Selain itu, ada ballo’ nipa yang berasal dari pohon nipah (Nypa fruticans), serta ballo’ tala’ dari nira pohon lontar (Borassus flabellifer).
Dalam kondisi segar belum difermentasi ballo’ memiliki rasa manis alami yang ringan dan menyegarkan.
Namun, ketika dibiarkan mengalami proses fermentasi, rasanya berubah menjadi kecut dengan aroma yang lebih tajam. Versi ini dikenal sebagai ballo’ kacci. Ada pula ballo’ ase, hasil fermentasi dari beras, yang turut dikenal dalam tradisi masyarakat.
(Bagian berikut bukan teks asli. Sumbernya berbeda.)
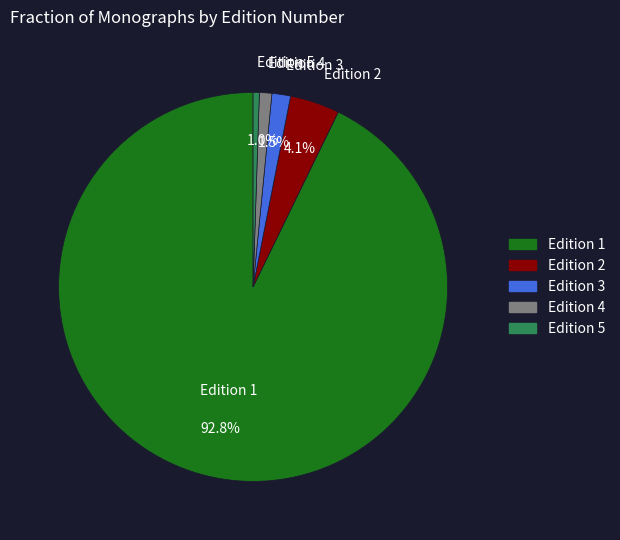

What percentage is NOT represented by Edition 3?

98.5%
Perekat Sosial Sejak Berabad-abad
Bagi masyarakat Sulawesi Selatan, ballo’ bukan sekadar minuman, melainkan bagian dari budaya.
Sejak ratusan tahun lalu, ballo’ kerap disajikan dalam berbagai acara adat, mulai dari pesta pernikahan hingga ritual tradisional. Gelas demi gelas nira diedarkan sebagai simbol keakraban dan penerimaan tamu.
Penikmatnya dikenal dengan sebutan painung ballo, yang hingga kini masih bisa dijumpai, meski jumlahnya tak lagi sebanyak dulu.
Ballo’ juga dipercaya memiliki beragam khasiat tradisional, seperti menghangatkan tubuh, melancarkan pencernaan, menurunkan demam, hingga meningkatkan stamina.
Ditinggalkan, Tapi Tak Pernah Hilang
Seiring masuknya Islam ke Sulawesi Selatan pada abad ke-17 melalui dakwah Datuk Tellue, kebiasaan mengonsumsi ballo’ mulai ditinggalkan sebagian masyarakat.
Melalui pendekatan sinkretis yang persuasif, masyarakat diyakinkan bahwa ballo’ lebih banyak membawa mudarat dibanding manfaat.
Meski demikian, ballo’ tak sepenuhnya hilang. Hingga kini, minuman tradisional ini masih dikonsumsi, baik secara sembunyi-sembunyi maupun terbuka oleh sebagian masyarakat.
Statusnya sebagai minuman beralkohol membuat produksi dan peredarannya kerap menjadi incaran aparat.
Di tengah perubahan zaman, ballo’ tetap bertahan sebagai jejak rasa masa lalu: minuman sederhana dari nira pohon, yang pernah menjadi teman minum seorang ilmuwan besar dunia, sekaligus saksi perubahan budaya Sulawesi Selatan dari masa ke masa.